Shoot the sky
6 months ago in Ko Samui I had a rather abortive attempt at photographing the night sky; a complete failure mainly due to leaving the attempts too late in our trip and having to face the problem of light pollution and an almost full moon in the only dark area I could find to place the camera.
The other major problem was my lack of understanding about the few simple rules that are essential when taking photos at night.
So the last few days of our trip to South Africa had us staying in the Western Cape outside of Citrusdal on a farm where light pollution wasn’t a problem as we really were in the middle of nowhere and at night you couldn’t see any light from Citrusdal (population 5,000) as it was 6km away and the other side of a mountain. These are the surroundings of the farm and show the regrowth of the vegetation after a fire last year raged for 5 days across the whole Citrusdal region.
So what are the basic rules for taking pictures of the night sky? I guess they are different for different skies and effects – but if you want to capture the stars and nebulas behind them in sharp pin point clarity – then there are a few rules.
The first to take note of is the rule of 600.
For this you divide 600 by the length of your lens in millimeters and this will give you the maximum exposure you can use without the stars moving.
Obviously the wider the lens the longer the exposure and the more light you get in your image.
(This 600 rule is for 35mm film and so I assume you will need to use different numbers for different formats).
For me this meant 600 / 24mm = 25 seconds maximum exposure.
The next step is to open the aperture to the maximum and so I used 2.8 on this lens.
And finally, use the fastest film that you can – and it was here that a complete lack of forward planning let me down again, as the fastest film I had was ISO 400 and there was no way I was going to be buying a fast film in Citrusdal.
I didn’t want to push the film (Portra 400) as the increase in grain would take away the sharpness of the stars I hoped to capture.
These are a couple of what turned out to be okish but definitely not great photos of the sky around us where I was trying to get the maximum 25 seconds out of the exposure by counting in my head (not very accurate I know).

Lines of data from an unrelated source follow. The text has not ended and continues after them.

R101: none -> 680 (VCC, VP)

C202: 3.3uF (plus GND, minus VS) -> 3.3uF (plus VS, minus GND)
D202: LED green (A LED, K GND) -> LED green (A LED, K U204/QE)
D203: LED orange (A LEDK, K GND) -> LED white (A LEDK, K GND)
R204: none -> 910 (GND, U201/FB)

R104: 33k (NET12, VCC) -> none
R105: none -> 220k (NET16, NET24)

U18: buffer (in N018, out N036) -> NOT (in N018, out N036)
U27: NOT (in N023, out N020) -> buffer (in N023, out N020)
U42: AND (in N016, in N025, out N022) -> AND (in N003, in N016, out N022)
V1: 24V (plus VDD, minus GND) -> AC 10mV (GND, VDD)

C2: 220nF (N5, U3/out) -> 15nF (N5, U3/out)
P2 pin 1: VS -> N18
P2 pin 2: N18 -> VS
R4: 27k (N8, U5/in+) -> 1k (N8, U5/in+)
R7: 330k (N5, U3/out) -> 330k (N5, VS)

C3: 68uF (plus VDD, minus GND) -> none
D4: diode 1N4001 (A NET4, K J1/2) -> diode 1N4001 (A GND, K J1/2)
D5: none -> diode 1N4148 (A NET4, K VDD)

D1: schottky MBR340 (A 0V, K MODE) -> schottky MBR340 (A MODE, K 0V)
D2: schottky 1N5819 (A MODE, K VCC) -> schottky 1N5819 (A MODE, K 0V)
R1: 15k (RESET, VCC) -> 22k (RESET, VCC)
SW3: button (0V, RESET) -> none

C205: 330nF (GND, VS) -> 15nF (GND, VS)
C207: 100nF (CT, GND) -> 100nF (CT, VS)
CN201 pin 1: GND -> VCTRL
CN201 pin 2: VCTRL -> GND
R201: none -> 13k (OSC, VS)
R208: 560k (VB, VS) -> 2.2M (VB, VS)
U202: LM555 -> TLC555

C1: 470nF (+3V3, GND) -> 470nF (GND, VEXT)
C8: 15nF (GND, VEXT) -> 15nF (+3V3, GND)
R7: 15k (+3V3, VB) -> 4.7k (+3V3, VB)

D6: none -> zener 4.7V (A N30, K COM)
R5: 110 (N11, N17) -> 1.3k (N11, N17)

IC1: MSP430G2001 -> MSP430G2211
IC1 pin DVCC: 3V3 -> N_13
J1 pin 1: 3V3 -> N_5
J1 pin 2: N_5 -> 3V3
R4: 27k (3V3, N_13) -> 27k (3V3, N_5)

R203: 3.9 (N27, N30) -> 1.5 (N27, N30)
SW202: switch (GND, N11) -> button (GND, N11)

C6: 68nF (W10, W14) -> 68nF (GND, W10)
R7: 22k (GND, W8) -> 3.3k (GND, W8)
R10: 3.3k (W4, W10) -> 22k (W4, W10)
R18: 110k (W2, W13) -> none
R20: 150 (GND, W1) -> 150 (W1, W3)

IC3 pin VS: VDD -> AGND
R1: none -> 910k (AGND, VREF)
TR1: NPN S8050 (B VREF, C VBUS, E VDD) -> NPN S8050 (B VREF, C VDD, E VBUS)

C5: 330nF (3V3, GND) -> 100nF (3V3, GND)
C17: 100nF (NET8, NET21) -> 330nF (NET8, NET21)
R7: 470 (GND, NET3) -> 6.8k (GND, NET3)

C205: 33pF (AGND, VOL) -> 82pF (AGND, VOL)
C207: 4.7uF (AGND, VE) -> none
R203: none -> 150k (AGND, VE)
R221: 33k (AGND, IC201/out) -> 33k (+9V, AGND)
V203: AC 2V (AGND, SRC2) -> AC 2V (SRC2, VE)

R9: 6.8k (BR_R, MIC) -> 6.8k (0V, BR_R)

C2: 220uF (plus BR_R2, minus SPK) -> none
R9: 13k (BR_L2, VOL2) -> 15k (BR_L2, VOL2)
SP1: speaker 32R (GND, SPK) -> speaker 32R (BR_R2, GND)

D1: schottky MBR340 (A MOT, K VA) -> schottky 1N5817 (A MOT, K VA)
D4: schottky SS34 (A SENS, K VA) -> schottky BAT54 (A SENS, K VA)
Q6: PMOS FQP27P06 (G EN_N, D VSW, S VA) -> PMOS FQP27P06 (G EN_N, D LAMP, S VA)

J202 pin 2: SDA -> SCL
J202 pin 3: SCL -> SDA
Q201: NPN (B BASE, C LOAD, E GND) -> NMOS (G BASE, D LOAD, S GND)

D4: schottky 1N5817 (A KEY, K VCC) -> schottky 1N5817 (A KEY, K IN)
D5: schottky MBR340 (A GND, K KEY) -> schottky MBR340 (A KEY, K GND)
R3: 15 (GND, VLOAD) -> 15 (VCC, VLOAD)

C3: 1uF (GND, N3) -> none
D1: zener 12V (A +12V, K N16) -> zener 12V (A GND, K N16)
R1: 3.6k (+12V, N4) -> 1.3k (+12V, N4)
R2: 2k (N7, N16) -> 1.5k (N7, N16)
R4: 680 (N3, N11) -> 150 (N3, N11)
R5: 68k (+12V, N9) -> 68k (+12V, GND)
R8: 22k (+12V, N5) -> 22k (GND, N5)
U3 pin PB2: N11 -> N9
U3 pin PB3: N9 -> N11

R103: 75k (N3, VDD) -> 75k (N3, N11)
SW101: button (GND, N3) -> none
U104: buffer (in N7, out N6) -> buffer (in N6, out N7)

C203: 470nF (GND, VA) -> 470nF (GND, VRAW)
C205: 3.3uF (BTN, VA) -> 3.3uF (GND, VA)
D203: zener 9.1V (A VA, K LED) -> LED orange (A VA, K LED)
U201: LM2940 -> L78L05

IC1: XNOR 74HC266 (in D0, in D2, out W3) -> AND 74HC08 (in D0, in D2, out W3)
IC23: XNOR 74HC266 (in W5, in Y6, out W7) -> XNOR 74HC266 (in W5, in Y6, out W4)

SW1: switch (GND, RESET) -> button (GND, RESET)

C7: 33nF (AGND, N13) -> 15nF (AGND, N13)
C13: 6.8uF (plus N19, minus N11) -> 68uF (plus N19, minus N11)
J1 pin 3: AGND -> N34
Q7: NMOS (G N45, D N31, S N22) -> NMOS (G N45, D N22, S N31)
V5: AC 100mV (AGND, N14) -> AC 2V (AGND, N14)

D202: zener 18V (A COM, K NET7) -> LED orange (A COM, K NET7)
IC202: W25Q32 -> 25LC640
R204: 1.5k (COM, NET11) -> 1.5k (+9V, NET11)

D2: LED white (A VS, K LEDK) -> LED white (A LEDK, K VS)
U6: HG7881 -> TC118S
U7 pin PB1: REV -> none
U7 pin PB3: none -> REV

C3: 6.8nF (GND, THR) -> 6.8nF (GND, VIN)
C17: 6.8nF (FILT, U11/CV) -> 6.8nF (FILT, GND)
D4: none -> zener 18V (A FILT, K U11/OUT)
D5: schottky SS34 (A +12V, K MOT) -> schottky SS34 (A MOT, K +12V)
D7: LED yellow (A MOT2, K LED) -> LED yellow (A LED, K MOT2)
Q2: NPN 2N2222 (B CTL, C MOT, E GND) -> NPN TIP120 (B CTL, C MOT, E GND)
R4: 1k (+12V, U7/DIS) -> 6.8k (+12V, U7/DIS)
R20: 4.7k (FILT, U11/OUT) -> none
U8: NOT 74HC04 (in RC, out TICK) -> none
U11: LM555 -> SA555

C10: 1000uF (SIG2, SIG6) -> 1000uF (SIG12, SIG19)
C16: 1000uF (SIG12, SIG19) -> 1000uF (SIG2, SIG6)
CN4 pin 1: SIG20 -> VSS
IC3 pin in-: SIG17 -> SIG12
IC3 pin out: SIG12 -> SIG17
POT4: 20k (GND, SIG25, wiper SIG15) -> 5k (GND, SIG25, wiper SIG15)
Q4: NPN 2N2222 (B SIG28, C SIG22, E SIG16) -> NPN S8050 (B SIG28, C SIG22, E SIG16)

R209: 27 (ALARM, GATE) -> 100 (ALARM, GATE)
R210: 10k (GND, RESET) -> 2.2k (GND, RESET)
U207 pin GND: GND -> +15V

The moon was half full and over behind me leaving the view I was taking in complete blackness. I assume the light on the leaves on the tree are reflected light from the moon.
The light in the bottom half of the image looks like light pollution but there is seriously nothing but mountains in this direction for many miles, so i am not sure why this came up.
The exposures were too long with my counting not being as exact as you need to be if you don’t want the stars to move in the image.
I should also admit that i wasn’t traveling with a tripod and so these were taken with a gorilla pod and a cable release on a Nikon FE – with me lying on the dirt to look through a view finder that just looked completely black…hence the poor framing.
What was most amazing about the results was that as I sat there in the dark, counting in my head to 25, I could only see 10 or 20 stars in total and I assumed the photos where going to be quite empty. I definitely couldn’t see any of the clouds of stars that appear in the image.
Even though the images are not massively sharp or well framed – they make me want to take these lessons and some really fast film to a remote area and do much more night sky photography. The next time I am going to be better prepared with a tripod and also having checked the night sky using Stellarium (a great free program for checking the sky where ever you are). I used the program for these shots and so knew I wasn’t going to get the Milky Way into these shots but that is something I am looking to get onto some shots in future night time trips.